--- Short exercise 1 ---
In the article about Tyga's Instagram, in what country did Tyga go bungee jumping?
--- Short exercise 2 ---
Copy the passage of the Tyga Instagram article from "King Shit: Tyga's" to "Tyga's pics regardless.".
--- Short exercise 3 ---
Continue the article about Tyga's Instagram, starting right after its last sentence.

--- Selected text ---

══════════

King Shit: Tyga's Instagram Is the Most Inspiring Place on the Internet

We don’t how to dream only Set Goals.

Apr 25 2014, 8:19pm

On Friday, Tyga's pet tiger was confiscated by wildlife authorities, TMZ reported ("Not so Grrrreat Now"). For wildlife lovers, this may have been a victory, since there is no way that Rack City is the healthiest habitat for a Siberian tiger, but, for fans of Tyga's Instagram, where said tiger was a major fixture, it was a blow. Look at that tiger. It fucking rules, and it's super cute! But don't worry, there is plenty of inspiration to be found among Tyga's pics regardless.

Tyga. T-Raw. @kinggoldchains. Is there a figure in rap today who's more inspiring? Before you say "fuck no, his music has never introduced an original idea and has only ever been good when he stumbles into something that's good because of someone else" consider this: Look at Tyga's Instagram. This shit is pure gold, and part gold chains. There is no way to not look at Tyga's Instagram and not be inspired. So we took it upon ourselves to compile some of the moments that made us dream biggest and feel the most like kings:

This is Tyga bungee jumping, and, more importantly, managing to film a video of himself shouting out “Westside motherfucker” while doing so. This video might be about the least cool a rapper has ever looked, but, then again, my reaction to bungee jumping would probably be way dumber, and I would definitely drop my phone all 60 stories. I'm actually surprised they let him bring his phone out with him: It seems like that would be a real safety hazard for the people below. I am not inspired by Tyga's hair, but I am inspired that Tyga didn't break his phone and also that he got to do something cool like go bungee jumping in New Zealand. T-Rawwwlright.

══════════

--- Data section ---
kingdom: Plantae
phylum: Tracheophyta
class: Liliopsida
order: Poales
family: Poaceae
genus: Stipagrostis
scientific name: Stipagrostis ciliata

══════════

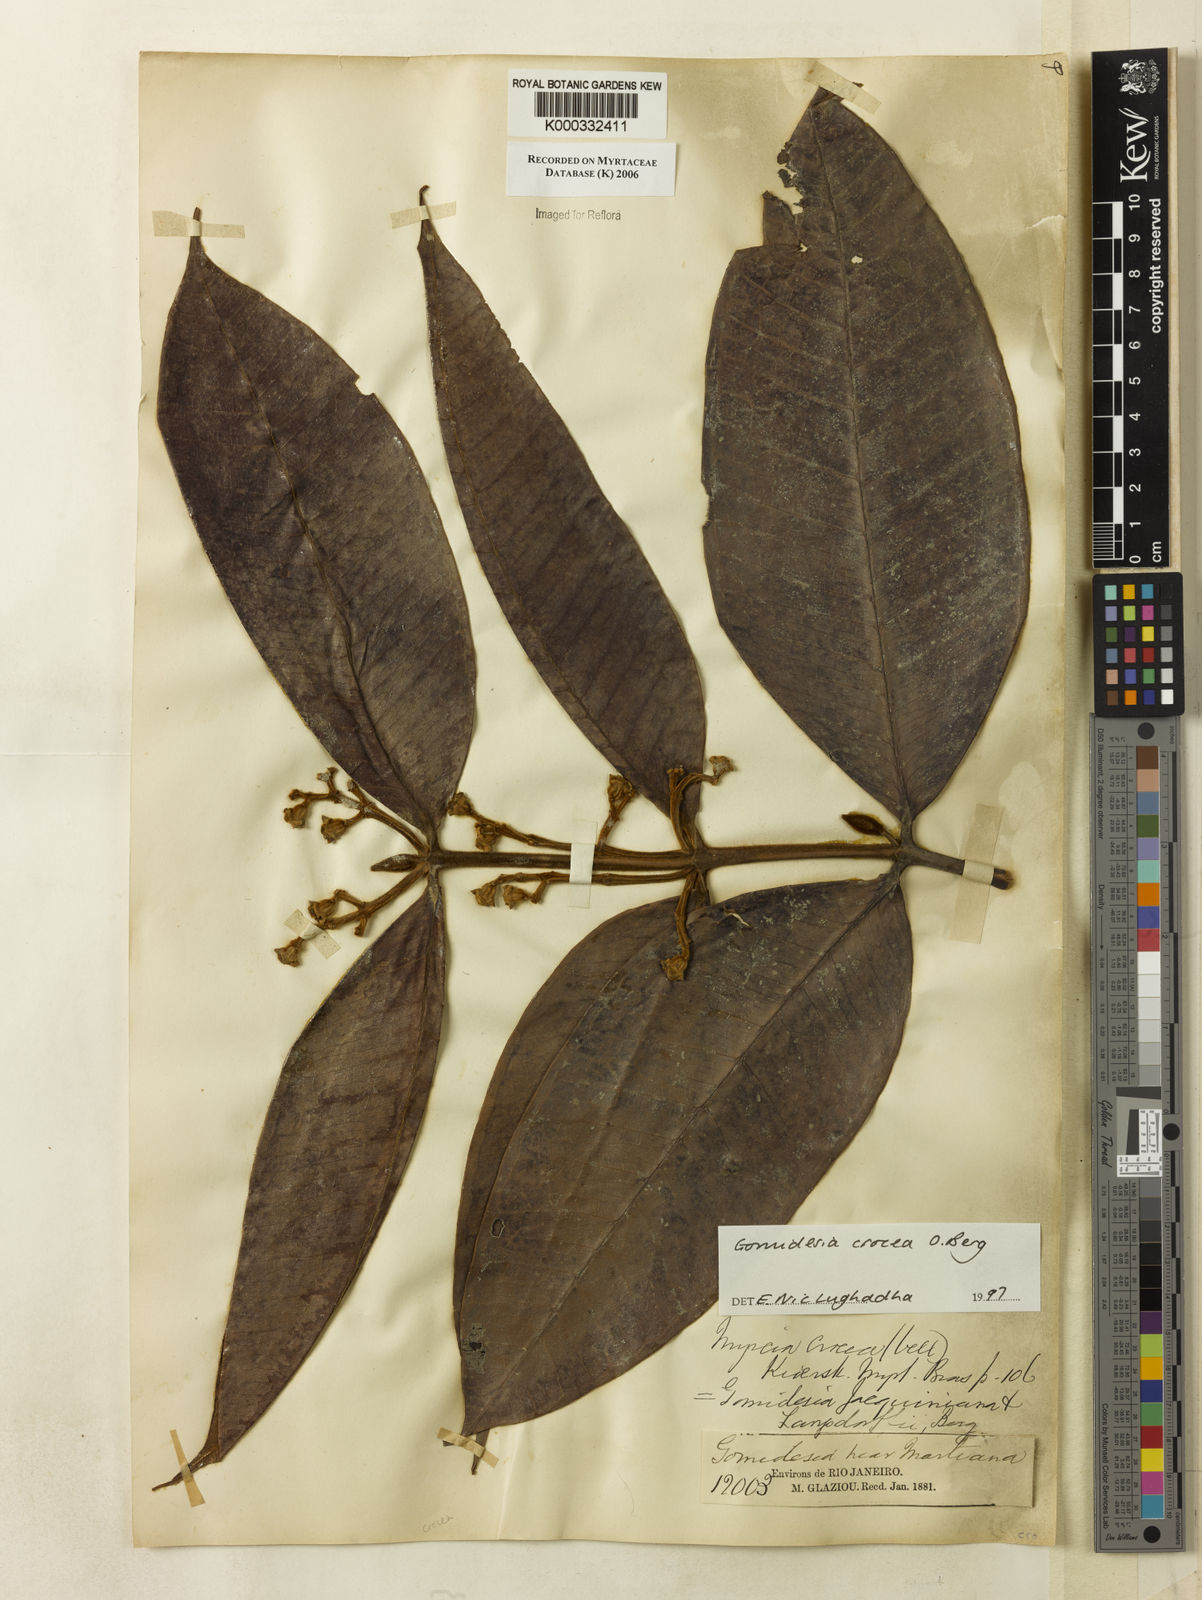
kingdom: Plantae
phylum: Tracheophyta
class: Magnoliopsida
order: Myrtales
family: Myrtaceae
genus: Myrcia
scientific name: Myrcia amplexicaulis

══════════

--- Expected answer 1 ---
New Zealand.

--- Expected answer 2 ---
King Shit: Tyga's Instagram Is the Most Inspiring Place on the Internet

We don’t how to dream only Set Goals.

Apr 25 2014, 8:19pm

On Friday, Tyga's pet tiger was confiscated by wildlife authorities, TMZ reported ("Not so Grrrreat Now"). For wildlife lovers, this may have been a victory, since there is no way that Rack City is the healthiest habitat for a Siberian tiger, but, for fans of Tyga's Instagram, where said tiger was a major fixture, it was a blow. Look at that tiger. It fucking rules, and it's super cute! But don't worry, there is plenty of inspiration to be found among Tyga's pics regardless.

--- Expected answer 3 ---
Seeing this photo makes me think one thing and one thing only: Blog. As someone who spends all my time writing dumb stuff on the Internet, the reality is that I'm never going to reach Tyga levels of success. But there is some hope, when I see Tyga typing up a storm (call him Typa), that maybe Tyga will come down to my level, and we'll both be seen as equally valid presences in the pantheon of blogging. That's the kind of thing that gets me through the day.

Look at that hat. Now look at those bags of weed. Those bags of weed are the size of a human head. If that's not inspiring I don't know what is.

“Lasagna city bitch, lasagna-sagna city bitch” - Tyga, as Garfield, 2008.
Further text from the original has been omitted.